SARAJEVO (Reuters) - North Macedonia is forecasting economic growth of 3.2 percent this year and 4 percent in 2020, when it expects to become a full-fledged member of NATO, Finance Minister Dragan Tevdovski said in an interview on Thursday.
But Tevdovski said the government may raise its 2019 growth projection based on good economic data after the country last year reached a deal with Athens over its name, which is similar to that of a neighboring Greek province, ending a two-decade dispute that blocked its integration into NATO and the European Union.
“We see very positive developments in the data in the first quarter. For example industrial production growth is 8.8 percent, export growth is 16.8 percent - very strong, so possibly we’ll make a revision upwards,” Tevdovski told Reuters on the sidelines of the European Bank for Reconstruction and Development’s annual summit in Sarajevo.
He said that the 4 percent growth projection for 2020 may also be revised up because it does not take into account the possible effects of NATO integration, expected in the first half of the next year, when all NATO members ratify the move.

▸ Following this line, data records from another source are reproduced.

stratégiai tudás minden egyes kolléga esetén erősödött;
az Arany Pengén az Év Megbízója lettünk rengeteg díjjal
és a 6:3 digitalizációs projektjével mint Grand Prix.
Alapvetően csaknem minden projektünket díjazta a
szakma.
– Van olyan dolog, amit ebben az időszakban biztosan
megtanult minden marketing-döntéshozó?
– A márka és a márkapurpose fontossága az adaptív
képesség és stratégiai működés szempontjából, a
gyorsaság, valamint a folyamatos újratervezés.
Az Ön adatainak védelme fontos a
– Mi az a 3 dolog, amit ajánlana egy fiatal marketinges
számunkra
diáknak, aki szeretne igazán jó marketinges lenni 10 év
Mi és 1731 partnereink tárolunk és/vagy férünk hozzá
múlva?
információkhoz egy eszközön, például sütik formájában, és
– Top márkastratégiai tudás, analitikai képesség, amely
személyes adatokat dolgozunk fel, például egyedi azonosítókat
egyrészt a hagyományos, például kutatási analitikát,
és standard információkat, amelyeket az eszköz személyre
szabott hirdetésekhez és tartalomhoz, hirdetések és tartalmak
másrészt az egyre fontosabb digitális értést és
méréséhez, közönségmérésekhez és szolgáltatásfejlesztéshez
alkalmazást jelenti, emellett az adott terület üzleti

“The experience of other countries shows that when a country becomes a member of NATO, the inflow of FDI doubles as a percentage of GDP,” Tevdovski said, adding that increases in FDI could already be seen in the last quarter of 2018 following the deal with Greece.
North Macedonia received 624 million euros ($700 million) in FDI last year, accounting for 5.9 percent of gross domestic product (GDP) and double the average rate of the previous five years, he said.

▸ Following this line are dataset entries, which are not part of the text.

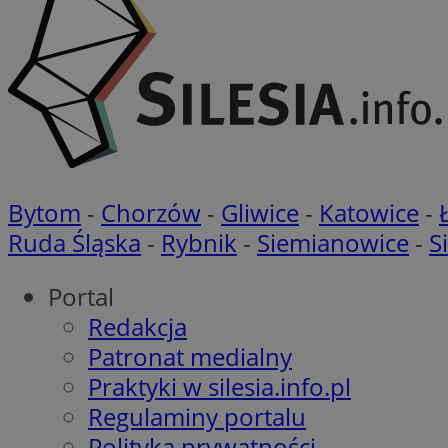
Nazwa
Nazwa
ustat_agfw3qpwXtz
Nazwa
ustat_8hezdrw6jXd
_clck
__gads
openstat_12e0dbc
Bytom
-
Chorzów
-
Gliwice
-
Katowice
-
openstat_gid
_ga
MR
Ruda Śląska
-
Rybnik
-
Siemianowice
-
S
openstat_axigzz1m6
ustat_Xljcjgyrsdcu
ANONCHK
Portal
__Secure-YNID
Redakcja
WMF-Uniq
Patronat medialny
_clsk
ustat_b6x6h2kseuk
__Secure-
ROLLOUT_TOKEN
Praktyki w silesia.info.pl
ustat_bl8Xwye1zkqx
Regulaminy portalu
ustat_bt5j7dtfgm4
_ga_1ZETYXEVYH
Polityka prywatności
ustat_yzw2k52aXskv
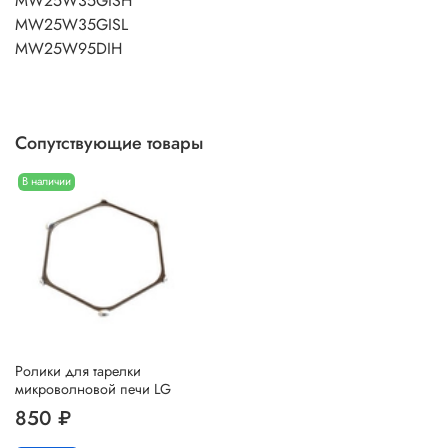
MW25W35GISH
MW25W35GISL
MW25W95DIH
Сопутствующие товары
В наличии
Ролики для тарелки
микроволновой печи LG
850 ₽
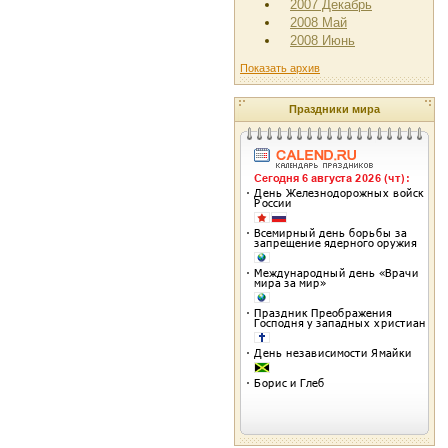
2007 Декабрь
2008 Май
2008 Июнь
Показать архив
Праздники мира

“We expect stronger inflows of FDI this year because now the political situation has stabilized,” Tevdovski said.
Financial markets have also anticipated positive political developments, Tevdovski added, which could be seen in the fall in sovereign bond yields to 2 percent from 3 percent last June, and in the bonds’ improved liquidity.
North Macedonia’s exports, which had been focused on metal and textiles in the past, are now dominated by automotive parts.
Tevdovski said bank corporate loans, which had declined during the financial crisis, recorded growth of 8.2 percent in March, the highest rate for several years, showing a “pick-up in investment activity, especially in the private sector”.
North Macedonia’s banks, which are 75 percent foreign-owned, are stable, with a non-performing loan ratio of 5 percent - the lowest rate in the region, he said.
The budget deficit has been projected at 2.5 percent of GDP and will be financed through a combination of domestic debt issues and foreign loans, Tevdovski said, adding that the government will aim for a balanced primary budget deficit in the medium term.
He said the government was in the process of gradual fiscal consolidation, taking measures on both the revenue and expenditure sides, launching tax and pension reforms, improving fiscal transparency and working to stabilize the public debt.
Inflation in 2019 and 20120 is seen at around 2 percent.